Mitte November hat Tasla-CEO Elon Musk das Bauvorhanden der europäischen „Gigafabrik“ bekanntgegeben und vollmundig von bis zu 8.000 neuen Arbeitsplätzen gesprochen. In der Planung des Tesla-Chefs solle in der Fabrik, die in der Nähe des Hauptstadtflughafens BER gebaut werden soll, Antrieben und Batterien, sowie der Kompakt-SUV Model Y produziert werden. Doch bevor auch nur der berühmte „erste Spatenstich“ durchgeführt wurde, könnte das Projekt vorzeitig gestoppt werden.

So hat der Naturschutzbundes Brandenburg (Nabu) kritisiert, dass weder Anwohner, noch Naturschutzverbände in Pläne eingeweiht wurden. Auf dem 300 Hektar großen Grundstück steht aktuell noch ein Wald und der Naturschutzbund kündigte an, dass zu prüfen sei, ob der 20 Jahre alte Bebauungsplan allen aktuelle naturschutzrechtlichen Anforderungen genügt. Darüber hinaus müsse geprüft werden, welche schützenswerten Arten sich in den letzten 20 Jahren angesiedelt haben.

Neben Problemen bei der Produktion von neuen Elektroautos, wird auch das „Tanken“ für E-Autos in Teilen der Republik teurer. So haben bereits einige Anbieter bekanntgegeben, die Tarife für das Beladen an den eigenen Ladestationen zu erhöhen. Anders als in der Elektroauto-Industrie, müssen sich Autofahrer mit Otto- oder Dieselmotor keine Sorgen um Probleme bei der Produktion und Versorgung von Kraftstoffen machen. Benzin und Diesel ist an rund 14.500 Tankstellen fast immer in der Nähe verfügbar.

Bei der Entwicklung der Kraftstoffpreise haben aktuell Dieselfahrer klare Vorteile. Während der gemittelte Dieselpreis erneut um 0,2 Cent/Liter nachgegeben hat, tendieren beide Benzin-Sorten in die entgegengesetzte Richtung. Sowohl Super E5, als auch die Sorten E10 sind jeweils um 0,8 Cent/Liter gestiegen. Eine Entwicklung in unterschiedliche Richtungen bei den Kraftstoffen, gab es zuletzt zum Monatsbeginn. Zu diesem Zeitpunkt war die Different zwischen dem Diesel- und Benzinpreis noch ausgeprägter.

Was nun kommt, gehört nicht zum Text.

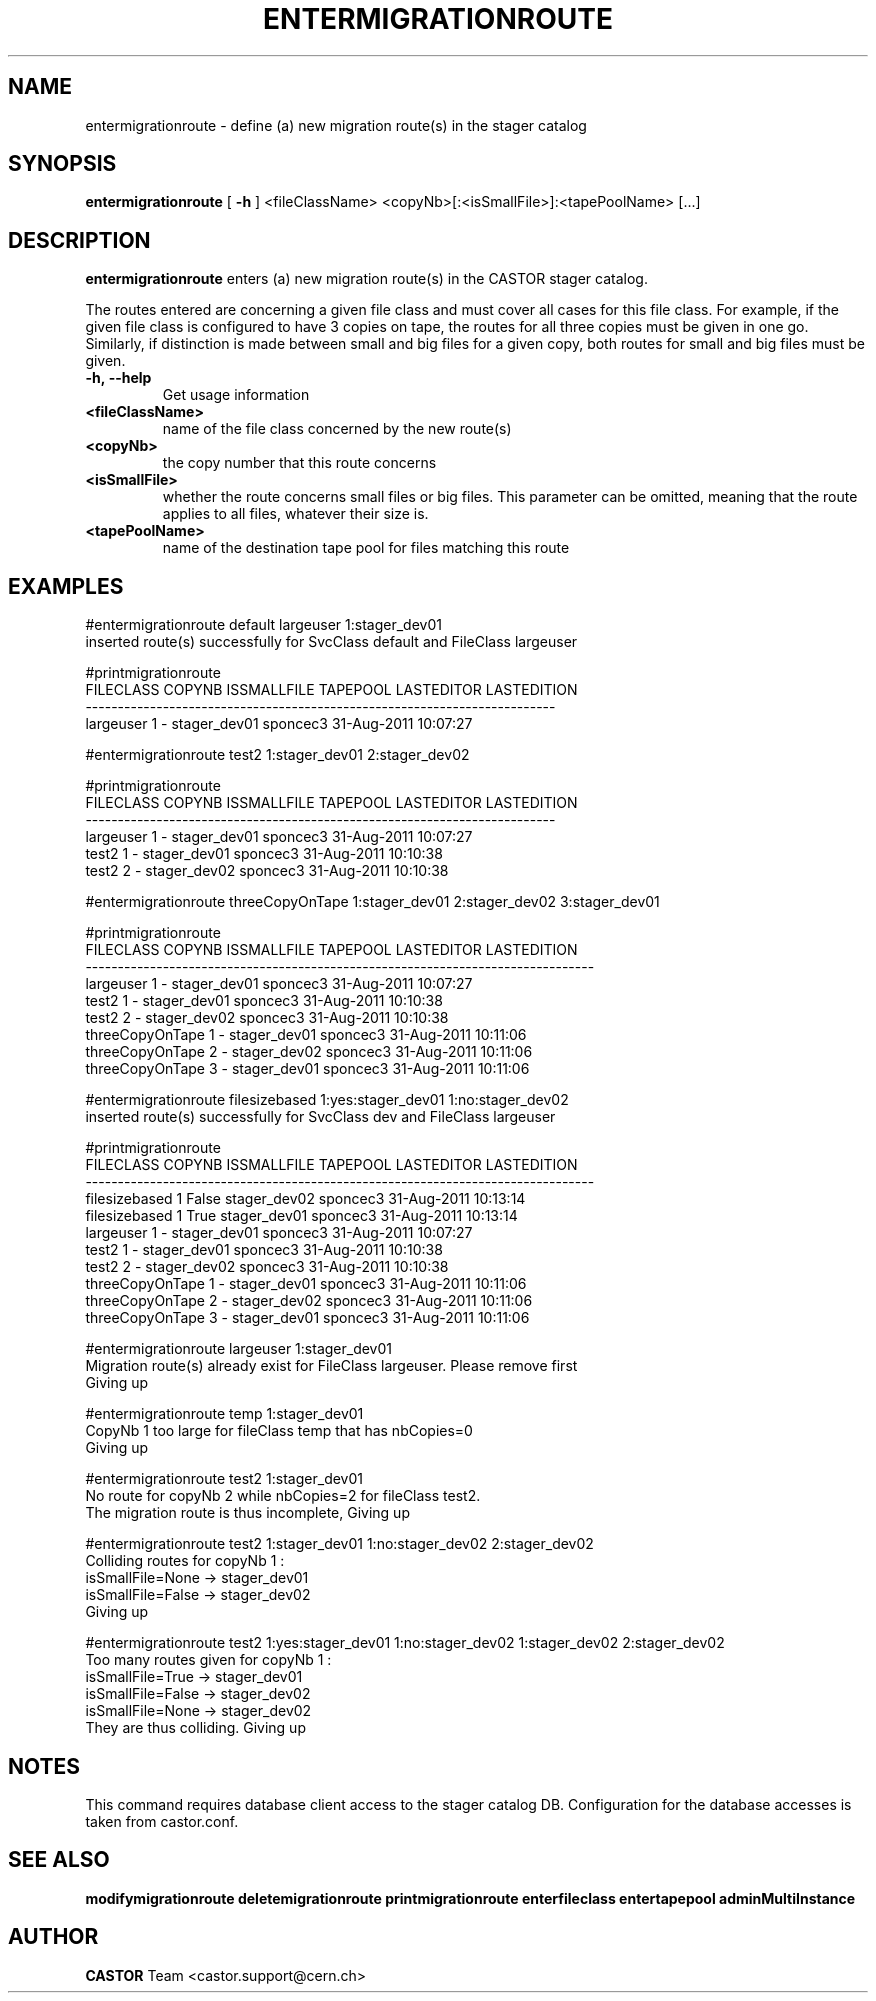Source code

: .TH ENTERMIGRATIONROUTE 1 "2011" CASTOR "stager catalogue administrative commands"
.SH NAME
entermigrationroute \- define (a) new migration route(s) in the stager catalog
.SH SYNOPSIS
.B entermigrationroute
[
.BI -h
]
<fileClassName>
<copyNb>[:<isSmallFile>]:<tapePoolName>
[\.\.\.]
.SH DESCRIPTION
.B entermigrationroute
enters (a) new migration route(s) in the CASTOR stager catalog.

The routes entered are concerning a given file class and must cover all cases for this file class. For example, if the given file class is configured to have 3 copies on tape, the routes for all three copies must be given in one go. Similarly, if distinction is made between small and big files for a given copy, both routes for small and big files must be given.
.TP
.BI \-h,\ \-\-help
Get usage information
.TP
.BI <fileClassName>
name of the file class concerned by the new route(s)
.TP
.BI <copyNb>
the copy number that this route concerns
.TP
.BI <isSmallFile>
whether the route concerns small files or big files. This parameter can be omitted, meaning that the route applies to all files, whatever their size is.
.TP
.BI <tapePoolName>
name of the destination tape pool for files matching this route

.SH EXAMPLES
.nf
.ft CW
#entermigrationroute default largeuser 1:stager_dev01
inserted route(s) successfully for SvcClass default and FileClass largeuser

#printmigrationroute
FILECLASS COPYNB ISSMALLFILE     TAPEPOOL LASTEDITOR          LASTEDITION
-------------------------------------------------------------------------
largeuser      1           - stager_dev01   sponcec3 31-Aug-2011 10:07:27

#entermigrationroute test2 1:stager_dev01 2:stager_dev02

#printmigrationroute
FILECLASS COPYNB ISSMALLFILE     TAPEPOOL LASTEDITOR          LASTEDITION
-------------------------------------------------------------------------
largeuser      1           - stager_dev01   sponcec3 31-Aug-2011 10:07:27
    test2      1           - stager_dev01   sponcec3 31-Aug-2011 10:10:38
    test2      2           - stager_dev02   sponcec3 31-Aug-2011 10:10:38

#entermigrationroute threeCopyOnTape 1:stager_dev01 2:stager_dev02 3:stager_dev01

#printmigrationroute
      FILECLASS COPYNB ISSMALLFILE     TAPEPOOL LASTEDITOR          LASTEDITION
-------------------------------------------------------------------------------
      largeuser      1           - stager_dev01   sponcec3 31-Aug-2011 10:07:27
          test2      1           - stager_dev01   sponcec3 31-Aug-2011 10:10:38
          test2      2           - stager_dev02   sponcec3 31-Aug-2011 10:10:38
threeCopyOnTape      1           - stager_dev01   sponcec3 31-Aug-2011 10:11:06
threeCopyOnTape      2           - stager_dev02   sponcec3 31-Aug-2011 10:11:06
threeCopyOnTape      3           - stager_dev01   sponcec3 31-Aug-2011 10:11:06

#entermigrationroute filesizebased 1:yes:stager_dev01 1:no:stager_dev02
inserted route(s) successfully for SvcClass dev and FileClass largeuser

#printmigrationroute
      FILECLASS COPYNB ISSMALLFILE     TAPEPOOL LASTEDITOR          LASTEDITION
-------------------------------------------------------------------------------
  filesizebased      1       False stager_dev02   sponcec3 31-Aug-2011 10:13:14
  filesizebased      1        True stager_dev01   sponcec3 31-Aug-2011 10:13:14
      largeuser      1           - stager_dev01   sponcec3 31-Aug-2011 10:07:27
          test2      1           - stager_dev01   sponcec3 31-Aug-2011 10:10:38
          test2      2           - stager_dev02   sponcec3 31-Aug-2011 10:10:38
threeCopyOnTape      1           - stager_dev01   sponcec3 31-Aug-2011 10:11:06
threeCopyOnTape      2           - stager_dev02   sponcec3 31-Aug-2011 10:11:06
threeCopyOnTape      3           - stager_dev01   sponcec3 31-Aug-2011 10:11:06

#entermigrationroute largeuser 1:stager_dev01
Migration route(s) already exist for FileClass largeuser. Please remove first
Giving up

#entermigrationroute temp 1:stager_dev01
CopyNb 1 too large for fileClass temp that has nbCopies=0
Giving up

#entermigrationroute test2 1:stager_dev01
No route for copyNb 2 while nbCopies=2 for fileClass test2.
The migration route is thus incomplete, Giving up

#entermigrationroute test2 1:stager_dev01 1:no:stager_dev02 2:stager_dev02
Colliding routes for copyNb 1 :
  isSmallFile=None -> stager_dev01
  isSmallFile=False -> stager_dev02
Giving up

#entermigrationroute test2 1:yes:stager_dev01 1:no:stager_dev02 1:stager_dev02 2:stager_dev02
Too many routes given for copyNb 1 :
  isSmallFile=True -> stager_dev01
  isSmallFile=False -> stager_dev02
  isSmallFile=None -> stager_dev02
They are thus colliding. Giving up

.SH NOTES
This command requires database client access to the stager catalog DB.
Configuration for the database accesses is taken from castor.conf.

.SH SEE ALSO
.BR modifymigrationroute
.BR deletemigrationroute
.BR printmigrationroute
.BR enterfileclass
.BR entertapepool
.BR adminMultiInstance

.SH AUTHOR
\fBCASTOR\fP Team <castor.support@cern.ch>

Statistisch gesehen bleibt die beste Uhrzeit um billig zu tanken zwischen 20:00 und 22:00 Uhr. Kurz davor erhöhen viele Gesellschaften die Preise jedoch, weil viele Verbraucher noch nicht mitbekommen haben, dass sich die günstigste Uhrzeit zum Tanken, seit einigen Monaten nach hinten verschoben hat. Auch nach 22:00 Uhr ziehen die Spritpreise dann wieder spürbar an. Welche Tankstelle zu jeder Uhrzeit die günstigste Tankstelle in Ihrer Nähe ist, zeigt Ihnen wie gewohnt ein Blick auf unseren Benzinpreisvergleich.

Benzinpreise - Zahlen

billiger tanken

 

Im bundesweiten Durchschnitt lag der Preis aller meldenden Tankstellen am vergangenen Sonntag je nach Kraftstoffsorte bei:

- Diesel: 1,249 €uro je Liter
- Super: 1,400 €uro je Liter
- E10: 1,378 €uro je Liter

 

Der Abstand zwischen den günstigsten und teuersten Tankstellenpreisen stellte sich je nach Kraftstoffsorte am vergangenen Sonntag wie folgt dar *:

- Diesel: 1,159 €/l zu 1,559 €/l (+ 40 ct/l)
- Super: 1,309 €/l zu 1,699 €/l (+ 39 ct/l)
- E10: 1,289 €/l zu 1,679 €/l (+ 39 ct/l)

 

 


* Die hier dargestellten teuersten und günstigsten Diesel- und Benzinpreise können sowohl in räumlicher wie auch in zeitlicher Hinsicht deutlich voneinander abweichen, weshalb die Differenz der beiden Preise als ein theoretischer Wert zu verstehen ist. Zwar kann man häufig den Zeitpunkt beeinflussen an dem man tanken möchte, jedoch wird man nicht quer durch die Republik fahren um die günstigste deutsche Tankstelle anzusteuern.